[WHAT IS BEING ASKED] Every single entry that follows is to be retyped exactly.

[ENTRIES SHOWN]
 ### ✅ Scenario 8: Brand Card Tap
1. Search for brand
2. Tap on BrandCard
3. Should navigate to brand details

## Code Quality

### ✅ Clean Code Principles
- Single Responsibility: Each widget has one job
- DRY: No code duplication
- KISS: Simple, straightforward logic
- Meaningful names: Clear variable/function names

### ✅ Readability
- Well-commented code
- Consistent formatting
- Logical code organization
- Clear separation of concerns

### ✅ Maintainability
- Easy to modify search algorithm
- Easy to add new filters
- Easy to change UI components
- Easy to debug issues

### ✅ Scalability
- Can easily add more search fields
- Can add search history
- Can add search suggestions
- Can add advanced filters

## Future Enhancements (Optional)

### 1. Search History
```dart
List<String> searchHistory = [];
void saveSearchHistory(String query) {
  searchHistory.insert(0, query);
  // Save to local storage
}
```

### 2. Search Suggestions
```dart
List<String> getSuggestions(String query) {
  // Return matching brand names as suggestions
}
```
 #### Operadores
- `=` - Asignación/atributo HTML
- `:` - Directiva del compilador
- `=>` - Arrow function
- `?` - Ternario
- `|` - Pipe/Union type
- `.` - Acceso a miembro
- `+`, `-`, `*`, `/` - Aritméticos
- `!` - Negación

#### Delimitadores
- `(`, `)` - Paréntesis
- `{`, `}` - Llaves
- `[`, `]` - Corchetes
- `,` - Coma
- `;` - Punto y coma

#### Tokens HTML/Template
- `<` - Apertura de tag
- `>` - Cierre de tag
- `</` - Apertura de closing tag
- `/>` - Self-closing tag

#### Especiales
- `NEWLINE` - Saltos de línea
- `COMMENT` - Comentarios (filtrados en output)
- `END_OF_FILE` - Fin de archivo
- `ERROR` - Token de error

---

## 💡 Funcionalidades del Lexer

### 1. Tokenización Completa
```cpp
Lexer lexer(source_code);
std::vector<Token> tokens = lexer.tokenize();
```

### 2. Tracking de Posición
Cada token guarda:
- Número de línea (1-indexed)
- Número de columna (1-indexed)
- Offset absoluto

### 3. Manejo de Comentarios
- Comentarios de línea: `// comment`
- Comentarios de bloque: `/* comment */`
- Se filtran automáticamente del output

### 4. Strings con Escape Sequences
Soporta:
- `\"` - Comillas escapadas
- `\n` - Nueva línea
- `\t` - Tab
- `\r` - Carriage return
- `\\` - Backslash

[ANSWER SECTION]
 ### ✅ Scenario 8: Brand Card Tap
1. Search for brand
2. Tap on BrandCard
3. Should navigate to brand details

## Code Quality

### ✅ Clean Code Principles
- Single Responsibility: Each widget has one job
- DRY: No code duplication
- KISS: Simple, straightforward logic
- Meaningful names: Clear variable/function names

### ✅ Readability
- Well-commented code
- Consistent formatting
- Logical code organization
- Clear separation of concerns

### ✅ Maintainability
- Easy to modify search algorithm
- Easy to add new filters
- Easy to change UI components
- Easy to debug issues

### ✅ Scalability
- Can easily add more search fields
- Can add search history
- Can add search suggestions
- Can add advanced filters

## Future Enhancements (Optional)

### 1. Search History
```dart
List<String> searchHistory = [];
void saveSearchHistory(String query) {
  searchHistory.insert(0, query);
  // Save to local storage
}
```

### 2. Search Suggestions
```dart
List<String> getSuggestions(String query) {
  // Return matching brand names as suggestions
}
```
 #### Operadores
- `=` - Asignación/atributo HTML
- `:` - Directiva del compilador
- `=>` - Arrow function
- `?` - Ternario
- `|` - Pipe/Union type
- `.` - Acceso a miembro
- `+`, `-`, `*`, `/` - Aritméticos
- `!` - Negación

#### Delimitadores
- `(`, `)` - Paréntesis
- `{`, `}` - Llaves
- `[`, `]` - Corchetes
- `,` - Coma
- `;` - Punto y coma

#### Tokens HTML/Template
- `<` - Apertura de tag
- `>` - Cierre de tag
- `</` - Apertura de closing tag
- `/>` - Self-closing tag

#### Especiales
- `NEWLINE` - Saltos de línea
- `COMMENT` - Comentarios (filtrados en output)
- `END_OF_FILE` - Fin de archivo
- `ERROR` - Token de error

---

## 💡 Funcionalidades del Lexer

### 1. Tokenización Completa
```cpp
Lexer lexer(source_code);
std::vector<Token> tokens = lexer.tokenize();
```

### 2. Tracking de Posición
Cada token guarda:
- Número de línea (1-indexed)
- Número de columna (1-indexed)
- Offset absoluto

### 3. Manejo de Comentarios
- Comentarios de línea: `// comment`
- Comentarios de bloque: `/* comment */`
- Se filtran automáticamente del output

### 4. Strings con Escape Sequences
Soporta:
- `\"` - Comillas escapadas
- `\n` - Nueva línea
- `\t` - Tab
- `\r` - Carriage return
- `\\` - Backslash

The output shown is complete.